Stored items:
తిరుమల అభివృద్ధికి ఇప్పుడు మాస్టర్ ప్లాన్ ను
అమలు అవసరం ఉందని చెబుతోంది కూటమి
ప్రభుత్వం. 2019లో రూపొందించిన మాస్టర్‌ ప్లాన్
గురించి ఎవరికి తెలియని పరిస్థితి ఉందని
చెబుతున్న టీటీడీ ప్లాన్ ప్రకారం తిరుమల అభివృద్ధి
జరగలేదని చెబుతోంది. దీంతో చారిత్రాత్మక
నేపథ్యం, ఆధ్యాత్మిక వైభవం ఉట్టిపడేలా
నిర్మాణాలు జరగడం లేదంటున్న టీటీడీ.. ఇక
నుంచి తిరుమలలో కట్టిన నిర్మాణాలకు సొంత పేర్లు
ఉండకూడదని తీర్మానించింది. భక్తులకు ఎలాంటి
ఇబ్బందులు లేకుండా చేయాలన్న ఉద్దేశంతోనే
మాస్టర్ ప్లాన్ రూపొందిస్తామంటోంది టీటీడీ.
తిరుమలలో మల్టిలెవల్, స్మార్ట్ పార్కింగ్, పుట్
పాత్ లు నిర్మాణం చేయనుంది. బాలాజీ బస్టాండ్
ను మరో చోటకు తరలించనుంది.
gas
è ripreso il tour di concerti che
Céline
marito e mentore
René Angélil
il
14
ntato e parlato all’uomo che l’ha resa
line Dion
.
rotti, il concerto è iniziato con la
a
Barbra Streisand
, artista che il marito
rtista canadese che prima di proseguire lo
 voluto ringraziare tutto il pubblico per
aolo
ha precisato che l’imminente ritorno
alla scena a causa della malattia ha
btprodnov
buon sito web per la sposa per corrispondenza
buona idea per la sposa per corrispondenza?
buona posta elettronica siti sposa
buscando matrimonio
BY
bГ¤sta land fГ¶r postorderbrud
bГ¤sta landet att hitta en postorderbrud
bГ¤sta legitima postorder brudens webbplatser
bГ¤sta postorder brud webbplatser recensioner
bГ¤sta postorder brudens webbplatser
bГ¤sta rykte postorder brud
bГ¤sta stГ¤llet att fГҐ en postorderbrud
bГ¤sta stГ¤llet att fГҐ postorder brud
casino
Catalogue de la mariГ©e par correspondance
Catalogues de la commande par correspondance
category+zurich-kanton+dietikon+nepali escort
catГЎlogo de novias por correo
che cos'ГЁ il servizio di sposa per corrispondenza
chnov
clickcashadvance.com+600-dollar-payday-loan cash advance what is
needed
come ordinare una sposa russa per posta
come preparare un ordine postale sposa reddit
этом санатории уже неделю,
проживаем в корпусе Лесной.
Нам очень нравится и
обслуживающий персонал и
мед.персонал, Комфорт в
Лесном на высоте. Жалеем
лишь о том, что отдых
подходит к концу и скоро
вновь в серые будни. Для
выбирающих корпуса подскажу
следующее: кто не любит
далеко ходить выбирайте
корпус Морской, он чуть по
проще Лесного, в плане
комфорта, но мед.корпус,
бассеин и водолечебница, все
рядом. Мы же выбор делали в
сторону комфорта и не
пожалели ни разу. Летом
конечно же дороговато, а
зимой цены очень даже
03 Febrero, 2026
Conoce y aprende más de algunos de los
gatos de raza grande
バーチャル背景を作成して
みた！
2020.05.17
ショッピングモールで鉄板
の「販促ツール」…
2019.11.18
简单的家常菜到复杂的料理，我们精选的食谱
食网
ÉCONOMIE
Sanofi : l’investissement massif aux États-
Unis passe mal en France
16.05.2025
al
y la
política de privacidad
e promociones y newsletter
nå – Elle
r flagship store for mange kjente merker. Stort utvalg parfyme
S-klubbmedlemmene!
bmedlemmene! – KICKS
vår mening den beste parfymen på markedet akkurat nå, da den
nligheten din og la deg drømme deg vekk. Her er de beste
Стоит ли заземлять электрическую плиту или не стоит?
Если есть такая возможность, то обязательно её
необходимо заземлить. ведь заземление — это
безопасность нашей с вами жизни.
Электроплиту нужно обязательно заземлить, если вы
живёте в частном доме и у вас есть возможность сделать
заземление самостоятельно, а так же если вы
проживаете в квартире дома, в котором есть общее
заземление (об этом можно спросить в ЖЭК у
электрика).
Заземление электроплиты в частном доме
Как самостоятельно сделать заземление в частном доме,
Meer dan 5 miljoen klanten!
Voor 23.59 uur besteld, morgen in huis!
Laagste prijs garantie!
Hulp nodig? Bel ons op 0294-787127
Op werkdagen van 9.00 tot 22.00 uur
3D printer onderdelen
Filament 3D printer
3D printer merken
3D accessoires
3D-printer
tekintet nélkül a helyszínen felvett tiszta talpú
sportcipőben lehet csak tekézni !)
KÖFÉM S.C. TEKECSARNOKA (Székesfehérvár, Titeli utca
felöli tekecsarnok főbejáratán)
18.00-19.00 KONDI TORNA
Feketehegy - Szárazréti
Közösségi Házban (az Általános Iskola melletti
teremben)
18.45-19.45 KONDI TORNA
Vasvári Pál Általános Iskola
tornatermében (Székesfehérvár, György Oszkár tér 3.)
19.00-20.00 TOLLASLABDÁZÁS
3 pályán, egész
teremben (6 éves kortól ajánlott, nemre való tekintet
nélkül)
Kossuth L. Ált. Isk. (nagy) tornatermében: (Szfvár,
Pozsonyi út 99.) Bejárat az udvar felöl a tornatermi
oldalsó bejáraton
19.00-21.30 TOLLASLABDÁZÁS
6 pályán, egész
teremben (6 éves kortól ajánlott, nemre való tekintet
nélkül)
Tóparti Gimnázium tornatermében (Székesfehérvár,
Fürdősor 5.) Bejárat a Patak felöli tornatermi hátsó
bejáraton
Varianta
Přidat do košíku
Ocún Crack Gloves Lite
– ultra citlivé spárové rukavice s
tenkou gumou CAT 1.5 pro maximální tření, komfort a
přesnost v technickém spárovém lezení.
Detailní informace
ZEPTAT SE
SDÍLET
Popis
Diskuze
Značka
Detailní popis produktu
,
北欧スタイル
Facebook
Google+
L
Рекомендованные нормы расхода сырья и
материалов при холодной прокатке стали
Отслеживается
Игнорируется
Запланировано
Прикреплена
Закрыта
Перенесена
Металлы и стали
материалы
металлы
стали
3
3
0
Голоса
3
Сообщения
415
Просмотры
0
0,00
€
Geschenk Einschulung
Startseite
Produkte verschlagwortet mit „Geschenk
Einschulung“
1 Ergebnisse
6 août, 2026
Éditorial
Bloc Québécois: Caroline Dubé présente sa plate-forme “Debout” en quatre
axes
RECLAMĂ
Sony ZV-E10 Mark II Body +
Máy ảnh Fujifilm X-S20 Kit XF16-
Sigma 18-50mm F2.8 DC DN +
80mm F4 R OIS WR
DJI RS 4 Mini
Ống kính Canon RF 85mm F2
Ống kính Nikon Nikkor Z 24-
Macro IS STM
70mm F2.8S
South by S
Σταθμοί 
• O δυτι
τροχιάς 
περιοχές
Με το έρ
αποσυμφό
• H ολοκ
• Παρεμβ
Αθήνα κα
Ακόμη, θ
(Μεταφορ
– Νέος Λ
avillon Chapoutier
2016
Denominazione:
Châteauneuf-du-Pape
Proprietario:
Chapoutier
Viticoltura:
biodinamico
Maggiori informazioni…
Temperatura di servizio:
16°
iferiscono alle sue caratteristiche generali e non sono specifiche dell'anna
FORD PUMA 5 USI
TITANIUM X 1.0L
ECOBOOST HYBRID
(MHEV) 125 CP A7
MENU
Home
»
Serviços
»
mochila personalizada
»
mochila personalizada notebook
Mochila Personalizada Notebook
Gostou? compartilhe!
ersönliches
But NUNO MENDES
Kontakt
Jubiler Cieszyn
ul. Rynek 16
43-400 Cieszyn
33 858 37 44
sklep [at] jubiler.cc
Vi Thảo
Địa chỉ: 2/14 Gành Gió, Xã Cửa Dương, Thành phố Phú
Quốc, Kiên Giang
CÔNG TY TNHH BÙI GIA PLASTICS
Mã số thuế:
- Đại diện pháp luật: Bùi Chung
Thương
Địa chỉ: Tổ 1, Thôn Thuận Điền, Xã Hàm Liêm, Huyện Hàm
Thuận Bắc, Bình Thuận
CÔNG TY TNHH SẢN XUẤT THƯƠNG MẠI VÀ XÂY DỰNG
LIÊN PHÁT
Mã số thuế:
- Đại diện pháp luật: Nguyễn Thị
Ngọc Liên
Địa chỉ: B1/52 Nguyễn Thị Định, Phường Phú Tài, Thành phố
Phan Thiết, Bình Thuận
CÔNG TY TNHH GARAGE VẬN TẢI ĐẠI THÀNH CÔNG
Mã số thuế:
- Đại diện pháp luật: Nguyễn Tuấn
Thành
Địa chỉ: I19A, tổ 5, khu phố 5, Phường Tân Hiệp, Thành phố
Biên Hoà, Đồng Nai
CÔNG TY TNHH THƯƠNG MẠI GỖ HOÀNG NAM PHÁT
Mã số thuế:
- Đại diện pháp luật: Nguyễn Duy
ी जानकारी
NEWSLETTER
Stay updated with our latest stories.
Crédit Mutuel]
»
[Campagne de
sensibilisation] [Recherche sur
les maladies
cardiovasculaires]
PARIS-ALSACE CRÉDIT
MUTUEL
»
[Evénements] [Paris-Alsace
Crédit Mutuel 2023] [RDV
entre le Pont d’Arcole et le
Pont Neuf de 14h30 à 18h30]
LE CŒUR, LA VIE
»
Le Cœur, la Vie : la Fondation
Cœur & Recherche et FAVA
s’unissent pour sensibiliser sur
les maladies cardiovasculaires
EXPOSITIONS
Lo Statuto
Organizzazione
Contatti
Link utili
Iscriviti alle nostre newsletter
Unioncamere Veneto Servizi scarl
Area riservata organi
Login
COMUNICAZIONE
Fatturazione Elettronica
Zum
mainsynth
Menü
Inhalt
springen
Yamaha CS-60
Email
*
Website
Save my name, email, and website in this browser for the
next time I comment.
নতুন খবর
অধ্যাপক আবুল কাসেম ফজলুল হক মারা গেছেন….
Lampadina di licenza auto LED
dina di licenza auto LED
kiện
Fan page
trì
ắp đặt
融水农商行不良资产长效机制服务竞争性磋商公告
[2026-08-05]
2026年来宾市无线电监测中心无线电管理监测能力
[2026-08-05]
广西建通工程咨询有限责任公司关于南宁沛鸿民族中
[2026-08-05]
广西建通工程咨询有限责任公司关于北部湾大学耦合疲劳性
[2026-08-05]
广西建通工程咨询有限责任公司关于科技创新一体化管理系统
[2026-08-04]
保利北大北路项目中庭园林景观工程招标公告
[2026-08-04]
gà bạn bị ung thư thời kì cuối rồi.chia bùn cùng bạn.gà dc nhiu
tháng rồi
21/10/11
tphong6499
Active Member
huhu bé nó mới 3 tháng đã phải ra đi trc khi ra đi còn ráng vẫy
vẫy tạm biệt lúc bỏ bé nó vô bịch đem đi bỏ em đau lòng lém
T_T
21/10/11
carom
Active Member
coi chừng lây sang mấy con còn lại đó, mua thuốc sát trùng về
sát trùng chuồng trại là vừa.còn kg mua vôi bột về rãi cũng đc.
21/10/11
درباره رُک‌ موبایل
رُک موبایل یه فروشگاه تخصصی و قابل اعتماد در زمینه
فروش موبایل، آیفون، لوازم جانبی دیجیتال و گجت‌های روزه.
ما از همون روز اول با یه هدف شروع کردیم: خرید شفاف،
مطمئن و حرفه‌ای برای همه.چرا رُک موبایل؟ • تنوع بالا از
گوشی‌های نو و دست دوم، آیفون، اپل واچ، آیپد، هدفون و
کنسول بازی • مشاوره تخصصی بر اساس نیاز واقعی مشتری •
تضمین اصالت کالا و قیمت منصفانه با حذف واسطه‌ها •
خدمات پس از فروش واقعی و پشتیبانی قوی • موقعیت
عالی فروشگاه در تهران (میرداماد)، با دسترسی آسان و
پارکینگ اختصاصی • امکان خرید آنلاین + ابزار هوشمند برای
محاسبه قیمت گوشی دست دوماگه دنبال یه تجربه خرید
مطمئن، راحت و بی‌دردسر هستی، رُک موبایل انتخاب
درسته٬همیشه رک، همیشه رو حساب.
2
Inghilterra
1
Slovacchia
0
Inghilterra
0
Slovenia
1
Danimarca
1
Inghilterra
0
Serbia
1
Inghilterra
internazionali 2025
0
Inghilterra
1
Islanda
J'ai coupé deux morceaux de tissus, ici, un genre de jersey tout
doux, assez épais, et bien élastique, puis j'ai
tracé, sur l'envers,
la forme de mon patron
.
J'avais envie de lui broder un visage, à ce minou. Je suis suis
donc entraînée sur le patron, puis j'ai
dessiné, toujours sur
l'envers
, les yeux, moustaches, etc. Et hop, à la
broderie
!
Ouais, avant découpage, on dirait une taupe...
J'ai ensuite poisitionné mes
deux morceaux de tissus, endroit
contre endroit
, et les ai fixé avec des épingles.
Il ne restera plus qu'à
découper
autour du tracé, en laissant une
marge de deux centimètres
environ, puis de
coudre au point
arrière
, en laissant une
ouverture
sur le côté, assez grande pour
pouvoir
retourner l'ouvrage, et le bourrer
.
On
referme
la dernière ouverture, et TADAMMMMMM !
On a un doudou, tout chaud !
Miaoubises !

# Assigned task:
Beginning at the first line of the records, retype exactly every line up to and including the one with "మాస్టర్ ప్లాన్ రూపొందిస్తామంటోంది టీటీడీ.".

# Response box:
తిరుమల అభివృద్ధికి ఇప్పుడు మాస్టర్ ప్లాన్ ను
అమలు అవసరం ఉందని చెబుతోంది కూటమి
ప్రభుత్వం. 2019లో రూపొందించిన మాస్టర్‌ ప్లాన్
గురించి ఎవరికి తెలియని పరిస్థితి ఉందని
చెబుతున్న టీటీడీ ప్లాన్ ప్రకారం తిరుమల అభివృద్ధి
జరగలేదని చెబుతోంది. దీంతో చారిత్రాత్మక
నేపథ్యం, ఆధ్యాత్మిక వైభవం ఉట్టిపడేలా
నిర్మాణాలు జరగడం లేదంటున్న టీటీడీ.. ఇక
నుంచి తిరుమలలో కట్టిన నిర్మాణాలకు సొంత పేర్లు
ఉండకూడదని తీర్మానించింది. భక్తులకు ఎలాంటి
ఇబ్బందులు లేకుండా చేయాలన్న ఉద్దేశంతోనే
మాస్టర్ ప్లాన్ రూపొందిస్తామంటోంది టీటీడీ.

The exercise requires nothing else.